At this point, the butler cruised smoothly into the room like a rubber wheel on a waxed floor and, smelling faintly of sweat and something spicy, he served the coffee, the water and his master’s brandy with the b
lank look of a man who changes his earplugs six times a day. I sipped my coffee and reflected that I could have told Six that my nonagenarian grandmother had eloped with the Führer and the butler would have continued to serve the drinks without so much as flexing a hair follicle. When he left the room I swear I hardly noticed.
‘The photograph you were looking at was taken only a few years ago, at my daughter’s graduation. Subsequently she became a schoolteacher at the Arndt Grammar School in Berlin-Dahlem.’ I found a pen and prepared to take notes on the back of Dagmarr’s wedding invitation. ‘No,’ he said, ‘please don’t take notes, just listen. Herr Schemm will provide you with a complete dossier of information at the conclusion of this meeting.
‘Actually, she was rather a good schoolteacher, although I ought to be honest and tell you that I could have wished for her to have done something else with her life. Grete - yes, I forgot to tell you her name - Grete had the most beautiful singing voice, and I wanted her to take up singing professionally. But in 1930 she married a young lawyer attached to the Berlin Provincial Court. His name was Paul Pfarr.’
‘Was?’ I said. My interruption drew the profound sigh from him once again.
‘Yes. I should have mentioned it. I’m afraid he’s dead too.’
‘Two murders, then,’ I said.
‘Yes,’ he said awkwardly. ‘Two murders.’ He took out his wallet and a snapshot. ‘This was taken at their wedding.’

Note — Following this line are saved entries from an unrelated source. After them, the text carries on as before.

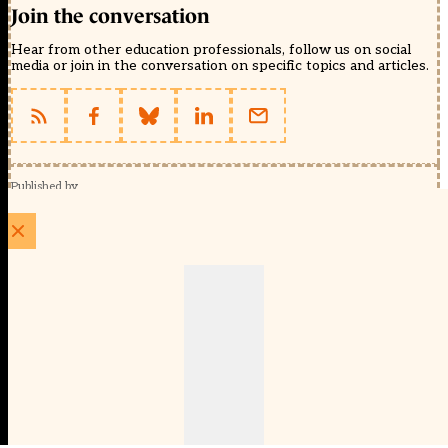
Join the conversation
Hear from other education professionals, follow us on social
media or join in the conversation on specific topics and articles.
Published by
Schools Week (EducationScape Ltd)
1 EdCity Walk, EdCity London W12 7TF
020 8123 4778
info@educationscape.com
Quick Links
Contact us
Privacy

There wasn’t much to tell from it except that, like most society wedding-receptions, it had been held at the Adlon Hotel. I recognized the Whispering Fountain’s distinctive pagoda, with its carved elephants from the Adlon’s Goethe Garden. I stifled a real yawn. It wasn’t a particularly good photograph, and I’d had more than enough of weddings for one day and a half. I handed it back.